Sólo un 28 por 100 de la población española sabía leer y escribir en 1877. La proporción aumentó hasta el 36,2 por 100 a principios de siglo. El analfabetismo era mayor entre las mujeres que entre los varones. Las diferencias regionales también eran destacadas, con menor número de analfabetos en el norte, con excepción de Galicia, que en el sur de la Península. En 1900, la población escolarizada -1.856.343- era aproximadamente el 50 por 100 de los niños y niñas en edad de ir a la escuela. La enseñanza primaria estaba mayoritariamente en manos del Estado, ya que sólo una sexta parte de los alumnos acudían a instituciones privadas. La Escuela pública dependía de los Ayuntamientos en cuanto a instalación y dotaciones. Uno de sus principales problemas era la mala situación de maestros y maestras, que cobraban poco y con escasa regularidad; en 1901, Romanones, desde el recién creado ministerio de Instrucción Pública, estableció que el Estado se hiciera cargo de su retribución (de dos tercios del salario, quedando el otro tercio a cargo de los padres de los alumnos, bajo el control de los municipios).

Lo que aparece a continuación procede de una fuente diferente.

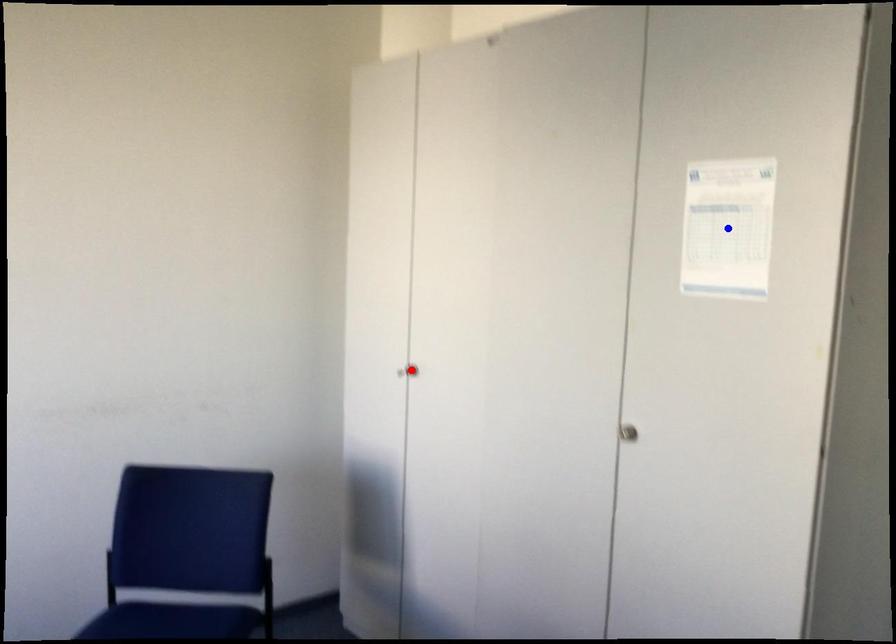
Question: Two points are marked on the image. Which point is closer to the camera?

Choices:
 (A) Blue point is closer.
 (B) Red point is closer.

Answer: (A)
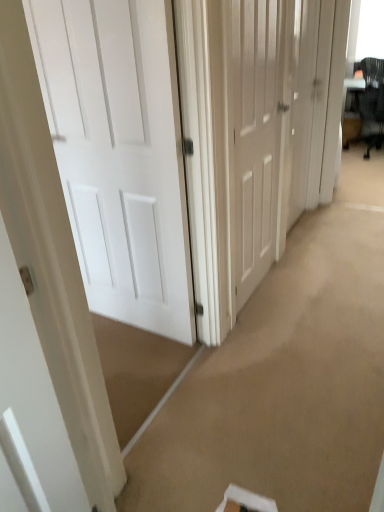
The width and height of the screenshot is (384, 512). Describe the element at coordinates (302, 102) in the screenshot. I see `white matte door at center, which ranks as the 3th door in left-to-right order` at that location.

How much space does white matte door at center, which ranks as the 2th door in right-to-left order, occupy horizontally?

white matte door at center, which ranks as the 2th door in right-to-left order, is 3.98 inches in width.

The image size is (384, 512). Find the location of `white matte door at center, the first door when ordered from left to right`. white matte door at center, the first door when ordered from left to right is located at coordinates (118, 154).

I want to click on black mesh swivel chair at upper right, so click(x=372, y=97).

Which object is wider, white matte door at center, positioned as the third door in right-to-left order, or black mesh swivel chair at upper right?

black mesh swivel chair at upper right.

How many degrees apart are the facing directions of white matte door at center, the first door when ordered from left to right, and black mesh swivel chair at upper right?

white matte door at center, the first door when ordered from left to right, and black mesh swivel chair at upper right are facing 90.8 degrees away from each other.

Is point (54, 133) positioned before point (368, 77)?

Yes.

Choose the correct answer: Is white matte door at center, the first door when ordered from left to right, inside black mesh swivel chair at upper right or outside it?

white matte door at center, the first door when ordered from left to right, is outside black mesh swivel chair at upper right.

Is white matte door at center, the first door positioned from the right, oriented towards black mesh swivel chair at upper right?

No, white matte door at center, the first door positioned from the right, does not turn towards black mesh swivel chair at upper right.

From a real-world perspective, does white matte door at center, which ranks as the 3th door in left-to-right order, sit lower than black mesh swivel chair at upper right?

No, from a real-world perspective, white matte door at center, which ranks as the 3th door in left-to-right order, is not under black mesh swivel chair at upper right.

Is white matte door at center, which ranks as the 3th door in left-to-right order, positioned behind black mesh swivel chair at upper right?

That is False.

Locate an element on the screen. The image size is (384, 512). swivel chair above the white matte door at center, the first door positioned from the right (from the image's perspective) is located at coordinates (372, 97).

Considering the positions of objects white matte door at center, which ranks as the 2th door in right-to-left order, and white matte door at center, positioned as the third door in right-to-left order, in the image provided, who is in front, white matte door at center, which ranks as the 2th door in right-to-left order, or white matte door at center, positioned as the third door in right-to-left order,?

white matte door at center, positioned as the third door in right-to-left order, is closer to the camera.

Who is taller, white matte door at center, which ranks as the 2th door in right-to-left order, or white matte door at center, positioned as the third door in right-to-left order?

white matte door at center, positioned as the third door in right-to-left order.

Is white matte door at center, which ranks as the 2th door in right-to-left order, to the left of white matte door at center, positioned as the third door in right-to-left order, from the viewer's perspective?

No.

From the image's perspective, would you say white matte door at center, which ranks as the 2th door in right-to-left order, is positioned over white matte door at center, the first door when ordered from left to right?

Indeed, from the image's perspective, white matte door at center, which ranks as the 2th door in right-to-left order, is shown above white matte door at center, the first door when ordered from left to right.

Could you tell me if black mesh swivel chair at upper right is facing white matte door at center, which ranks as the 3th door in left-to-right order?

Answer: No, black mesh swivel chair at upper right is not aimed at white matte door at center, which ranks as the 3th door in left-to-right order.

Can you confirm if black mesh swivel chair at upper right is shorter than white matte door at center, the first door positioned from the right?

Indeed, black mesh swivel chair at upper right has a lesser height compared to white matte door at center, the first door positioned from the right.

Based on the photo, how different are the orientations of black mesh swivel chair at upper right and white matte door at center, which ranks as the 3th door in left-to-right order, in degrees?

The angular difference between black mesh swivel chair at upper right and white matte door at center, which ranks as the 3th door in left-to-right order, is 90.3 degrees.

Is the depth of white matte door at center, the second door when ordered from left to right, greater than that of white matte door at center, which ranks as the 3th door in left-to-right order?

That is False.

Which is in front, point (270, 184) or point (310, 38)?

The point (270, 184) is closer to the camera.

Which object is wider, white matte door at center, the second door when ordered from left to right, or white matte door at center, which ranks as the 3th door in left-to-right order?

white matte door at center, the second door when ordered from left to right, is wider.

At what (x,y) coordinates should I click in order to perform the action: click on door located above the white matte door at center, which ranks as the 2th door in right-to-left order (from a real-world perspective). Please return your answer as a coordinate pair (x, y). Looking at the image, I should click on (302, 102).

In the scene shown: In terms of height, does black mesh swivel chair at upper right look taller or shorter compared to white matte door at center, positioned as the third door in right-to-left order?

In the image, black mesh swivel chair at upper right appears to be shorter than white matte door at center, positioned as the third door in right-to-left order.

From the image's perspective, which door is the 3rd one below the black mesh swivel chair at upper right? Please provide its 2D coordinates.

[(118, 154)]

Considering the positions of objects black mesh swivel chair at upper right and white matte door at center, the first door when ordered from left to right, in the image provided, who is more to the left, black mesh swivel chair at upper right or white matte door at center, the first door when ordered from left to right,?

white matte door at center, the first door when ordered from left to right, is more to the left.

In the scene shown: In terms of width, does black mesh swivel chair at upper right look wider or thinner when compared to white matte door at center, the first door when ordered from left to right?

Considering their sizes, black mesh swivel chair at upper right looks broader than white matte door at center, the first door when ordered from left to right.

You are a GUI agent. You are given a task and a screenshot of the screen. Output one action in this format:
    pyautogui.click(x=<x>, y=<y>)
    Task: Click on the swivel chair below the white matte door at center, the second door when ordered from left to right (from a real-world perspective)
    The image size is (384, 512).
    Given the screenshot: What is the action you would take?
    pyautogui.click(x=372, y=97)

Can you confirm if black mesh swivel chair at upper right is taller than white matte door at center, which ranks as the 2th door in right-to-left order?

No.

Is black mesh swivel chair at upper right at the left side of white matte door at center, the second door when ordered from left to right?

No.

Which of these two, black mesh swivel chair at upper right or white matte door at center, the second door when ordered from left to right, is wider?

black mesh swivel chair at upper right is wider.

I want to click on swivel chair on the right of white matte door at center, positioned as the third door in right-to-left order, so click(x=372, y=97).

Image resolution: width=384 pixels, height=512 pixels. In order to click on swivel chair directly beneath the white matte door at center, the first door positioned from the right (from a real-world perspective) in this screenshot , I will do `click(372, 97)`.

Estimate the real-world distances between objects in this image. Which object is closer to white matte door at center, the second door when ordered from left to right, white matte door at center, the first door when ordered from left to right, or black mesh swivel chair at upper right?

The object closer to white matte door at center, the second door when ordered from left to right, is white matte door at center, the first door when ordered from left to right.

Looking at the image, which one is located further to white matte door at center, which ranks as the 2th door in right-to-left order, white matte door at center, which ranks as the 3th door in left-to-right order, or black mesh swivel chair at upper right?

black mesh swivel chair at upper right lies further to white matte door at center, which ranks as the 2th door in right-to-left order, than the other object.

Considering their positions, is white matte door at center, which ranks as the 3th door in left-to-right order, positioned closer to black mesh swivel chair at upper right than white matte door at center, which ranks as the 2th door in right-to-left order?

white matte door at center, which ranks as the 3th door in left-to-right order, lies closer to black mesh swivel chair at upper right than the other object.

Which object lies nearer to the anchor point white matte door at center, the second door when ordered from left to right, black mesh swivel chair at upper right or white matte door at center, positioned as the third door in right-to-left order?

white matte door at center, positioned as the third door in right-to-left order, is closer to white matte door at center, the second door when ordered from left to right.

When comparing their distances from white matte door at center, the first door when ordered from left to right, does white matte door at center, the second door when ordered from left to right, or white matte door at center, which ranks as the 3th door in left-to-right order, seem further?

white matte door at center, which ranks as the 3th door in left-to-right order, is further to white matte door at center, the first door when ordered from left to right.

In the scene shown: Considering their positions, is white matte door at center, the first door positioned from the right, positioned closer to white matte door at center, the second door when ordered from left to right, than white matte door at center, positioned as the third door in right-to-left order?

white matte door at center, the first door positioned from the right.

Which object lies further to the anchor point black mesh swivel chair at upper right, white matte door at center, the first door positioned from the right, or white matte door at center, the first door when ordered from left to right?

white matte door at center, the first door when ordered from left to right, lies further to black mesh swivel chair at upper right than the other object.

Looking at this image, from the image, which object appears to be farther from white matte door at center, positioned as the third door in right-to-left order, white matte door at center, the first door positioned from the right, or white matte door at center, the second door when ordered from left to right?

white matte door at center, the first door positioned from the right.

Image resolution: width=384 pixels, height=512 pixels. Identify the location of door between white matte door at center, which ranks as the 2th door in right-to-left order, and black mesh swivel chair at upper right, along the z-axis. (302, 102).

The width and height of the screenshot is (384, 512). Find the location of `door between white matte door at center, positioned as the third door in right-to-left order, and white matte door at center, the first door positioned from the right, along the z-axis`. door between white matte door at center, positioned as the third door in right-to-left order, and white matte door at center, the first door positioned from the right, along the z-axis is located at coordinates (257, 135).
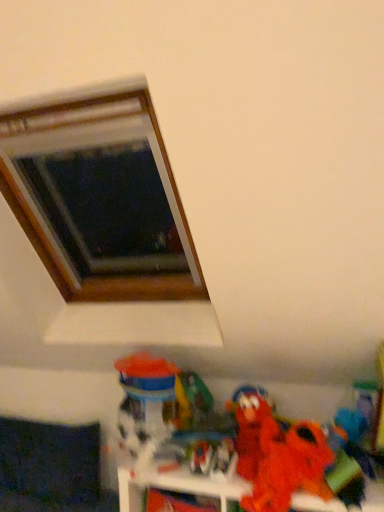
Question: Does fuzzy fabric plush at lower right turn towards translucent plastic toy at lower center, which ranks as the first toy in left-to-right order?

Choices:
 (A) no
 (B) yes

Answer: (A)

Question: Does fuzzy fabric plush at lower right have a smaller size compared to translucent plastic toy at lower center, acting as the 5th toy starting from the right?

Choices:
 (A) yes
 (B) no

Answer: (B)

Question: From the image's perspective, does fuzzy fabric plush at lower right appear higher than translucent plastic toy at lower center, which ranks as the first toy in left-to-right order?

Choices:
 (A) no
 (B) yes

Answer: (A)

Question: Is fuzzy fabric plush at lower right closer to camera compared to translucent plastic toy at lower center, acting as the 5th toy starting from the right?

Choices:
 (A) yes
 (B) no

Answer: (A)

Question: From a real-world perspective, does fuzzy fabric plush at lower right stand above translucent plastic toy at lower center, acting as the 5th toy starting from the right?

Choices:
 (A) no
 (B) yes

Answer: (A)

Question: Considering the positions of matte plastic toy at lower center, the fourth toy positioned from the right, and dark fabric couch at lower left in the image, is matte plastic toy at lower center, the fourth toy positioned from the right, taller or shorter than dark fabric couch at lower left?

Choices:
 (A) short
 (B) tall

Answer: (A)

Question: From the image's perspective, is matte plastic toy at lower center, the fourth toy positioned from the right, positioned above or below dark fabric couch at lower left?

Choices:
 (A) above
 (B) below

Answer: (A)

Question: Is matte plastic toy at lower center, the fourth toy positioned from the right, situated inside dark fabric couch at lower left or outside?

Choices:
 (A) outside
 (B) inside

Answer: (A)

Question: Considering the positions of matte plastic toy at lower center, the fourth toy positioned from the right, and dark fabric couch at lower left in the image, is matte plastic toy at lower center, the fourth toy positioned from the right, wider or thinner than dark fabric couch at lower left?

Choices:
 (A) thin
 (B) wide

Answer: (A)

Question: From the image's perspective, is matte plastic toy at lower center, arranged as the third toy when viewed from the right, above or below matte red plush at lower right, placed as the second toy when sorted from right to left?

Choices:
 (A) above
 (B) below

Answer: (B)

Question: From a real-world perspective, is matte plastic toy at lower center, the 3th toy in the left-to-right sequence, physically located above or below matte red plush at lower right, acting as the fourth toy starting from the left?

Choices:
 (A) below
 (B) above

Answer: (A)

Question: In the image, is matte plastic toy at lower center, the 3th toy in the left-to-right sequence, positioned in front of or behind matte red plush at lower right, acting as the fourth toy starting from the left?

Choices:
 (A) front
 (B) behind

Answer: (B)

Question: From their relative heights in the image, would you say matte plastic toy at lower center, arranged as the third toy when viewed from the right, is taller or shorter than matte red plush at lower right, acting as the fourth toy starting from the left?

Choices:
 (A) tall
 (B) short

Answer: (B)

Question: Considering the positions of matte plastic toy at lower center, the fourth toy positioned from the right, and fuzzy red plush at lower right, which is the first toy from right to left, in the image, is matte plastic toy at lower center, the fourth toy positioned from the right, taller or shorter than fuzzy red plush at lower right, which is the first toy from right to left,?

Choices:
 (A) short
 (B) tall

Answer: (A)

Question: From a real-world perspective, is matte plastic toy at lower center, positioned as the 2th toy in left-to-right order, positioned above or below fuzzy red plush at lower right, which is the first toy from right to left?

Choices:
 (A) above
 (B) below

Answer: (B)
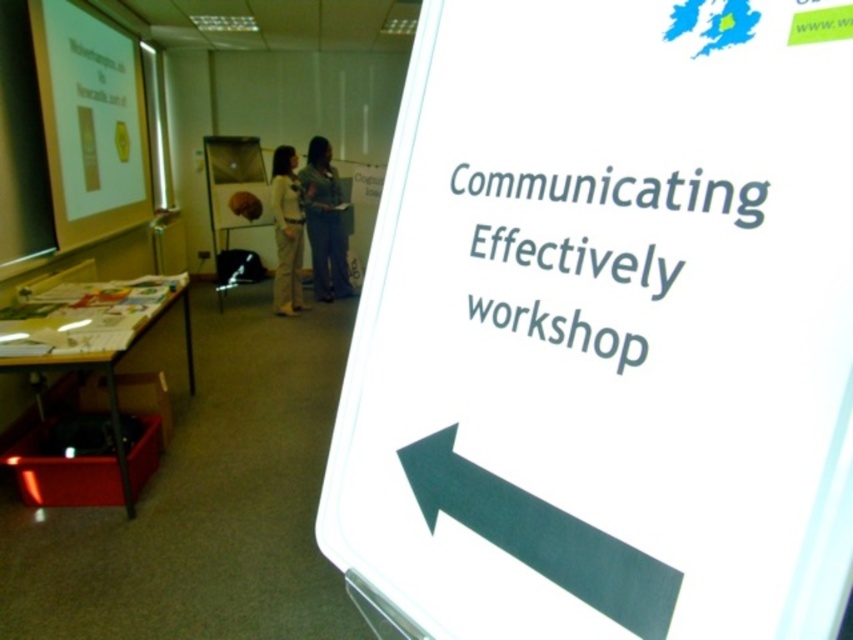
You are standing in the workshop and see the white glossy projector screen at upper left and the light beige pants at center. Which object is located to the left of the other?

The white glossy projector screen at upper left is positioned on the left side of light beige pants at center.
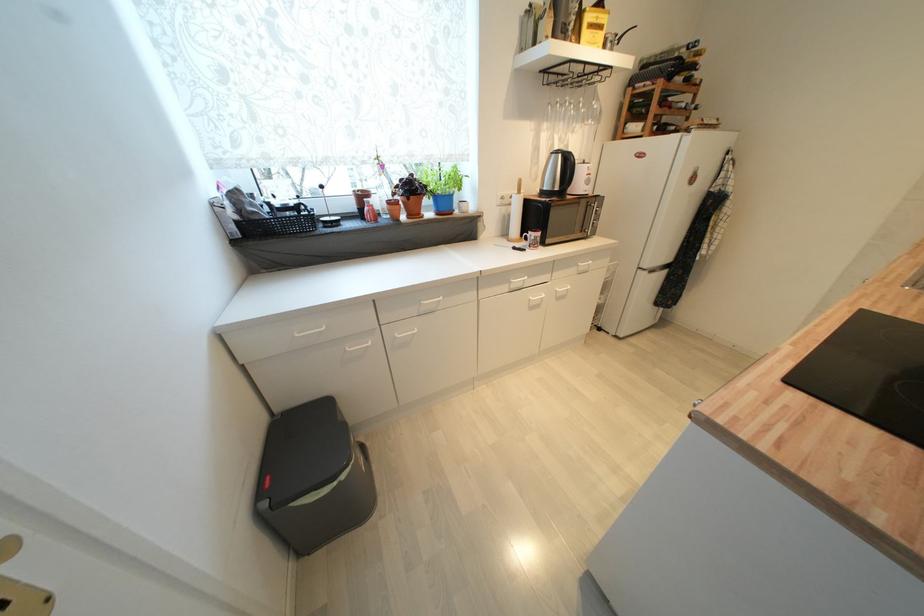
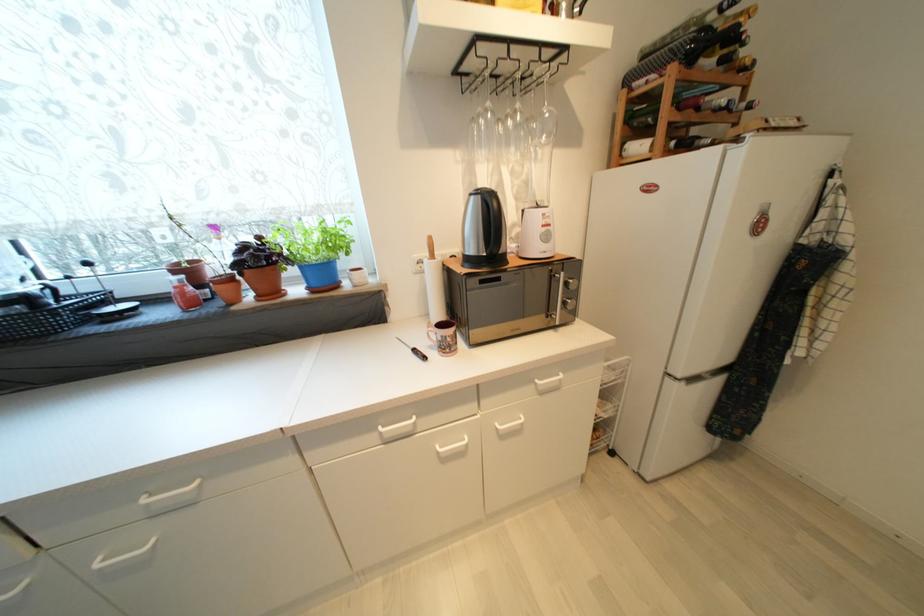
Which direction would the cameraman need to move to produce the second image?

The cameraman moved toward right, forward.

El número de estudiantes de Instituto fue bastante estable durante todo el período, unos 30.000. El corte entre la enseñanza primaria y la secundaria era, por tanto, muy profundo: sólo el 1,6 por 100 de los niños que habían ido a la escuela acudían al Instituto. En este caso, el género masculino está correctamente empleado: hasta 1910-11 no empezó a funcionar en Barcelona un Instituto femenino, por lo que los alumnos de secundaria, al menos en la enseñanza pública, eran casi exclusivamente varones.

(La única institución docente cuyas puertas estaban abiertas a las mujeres era la Escuela Normal). La tasa a pagar por la obtención del Título de Bachiller era 370 pesetas, una cantidad totalmente fuera del alcance de las clases trabajadoras. En este nivel, el número de alumnos en los centros públicos y en los privados -los llamados colegios incorporados, tanto de carácter laico como religioso, aunque con tendencia al aumento de estos últimos- estuvo equilibrado. Los Institutos públicos que dependían de las Diputaciones provinciales, pasaron a ser competencia del Estado por ley del ministro liberal Carlos Navarro y Rodrigo, en 1887. La continuidad entre la enseñanza secundaria y la universitaria era mucho mayor que entre aquélla y la primaria. Algo más de la mitad de los jóvenes que podían permitirse el lujo de ir al Instituto acudían también a la Universidad. El número de estudiantes universitarios permaneció estable, alrededor de 17.000. La Universidad de Madrid, la única en la que se podían cursar estudios de doctorado, tenía el mayor número de alumnos, unos 5.000; Barcelona, 2.500; y universidades como las de Salamanca u Oviedo, menos de 1.000 estudiantes. Las críticas a la calidad de la enseñanza en los diferentes niveles fue constante y, de acuerdo con los testimonios aportados por los protagonistas, completamente justificadas. Una medida positiva fue la reforma de las Escuelas Normales, impulsada por la Institución Libre de Enseñanza.

No obstante, "la reforma de nuestra educación nacional -decía un texto del Boletín de la Institución Libre de Enseñanza, en 1890- obra muy lenta..., avanza en nosotros medianamente, con más lentitud que en otros sitios". La pugna entre institucionistas y católicos por el control de la enseñanza pública fue muy intensa en estos años. La Institución Libre de Enseñanza surgió en 1876 a iniciativa de algunos de los profesores expulsados de la Universidad, con motivo de la segunda cuestión universitaria, provocada por la política del ministro de Fomento, marqués de Orovio. El principal promotor de la Institución fue Francisco Giner de los Ríos, padre espiritual de los discípulos de Sanz del Río -los krausistas- desde fines de 1870, como señala Vicente Cacho Viú. La Institución inició sus actividades impartiendo clases universitarias y de segunda enseñanza. A partir del curso 1878-79 suprimió la enseñanza universitaria -dado el escaso número de alumnos que tenía- y añadió la enseñanza primaria. La Institución fue un foco de renovación pedagógica, y algo todavía más importante: el motor de un proyecto de renovación global de la vida española -que tuvo múltiples manifestaciones- basado en la reforma interior del hombre. Si tomamos a los institucionistas como modelo del ideal que perseguían, se trataba, en palabras de Francisco Laporta, de hombres cultos, de ciencia rigurosa, con íntimo sentido religioso, integridad moral, austeridad, solidaridad humana, sensibilidad artística, salud física, solidez de carácter, amor y comunión con la naturaleza, elegancia y corrección en las maneras y, por supuesto, comprometidos moralmente en la reforma.